Search the records below for the line containing "List each element's". Write out that line and every line after it exactly as written.

[Dataset entries]
==============================

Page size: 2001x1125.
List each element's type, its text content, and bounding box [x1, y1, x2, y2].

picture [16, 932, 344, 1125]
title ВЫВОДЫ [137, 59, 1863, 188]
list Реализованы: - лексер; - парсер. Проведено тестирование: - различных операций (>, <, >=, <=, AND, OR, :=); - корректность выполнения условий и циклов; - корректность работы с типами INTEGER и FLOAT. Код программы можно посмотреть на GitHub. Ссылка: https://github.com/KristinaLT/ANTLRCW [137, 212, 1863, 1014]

==============================

Solution for this exercise:
List each element's type, its text content, and bounding box [x1, y1, x2, y2].

picture [16, 932, 344, 1125]
title ВЫВОДЫ [137, 59, 1863, 188]
list Реализованы: - лексер; - парсер. Проведено тестирование: - различных операций (>, <, >=, <=, AND, OR, :=); - корректность выполнения условий и циклов; - корректность работы с типами INTEGER и FLOAT. Код программы можно посмотреть на GitHub. Ссылка: https://github.com/KristinaLT/ANTLRCW [137, 212, 1863, 1014]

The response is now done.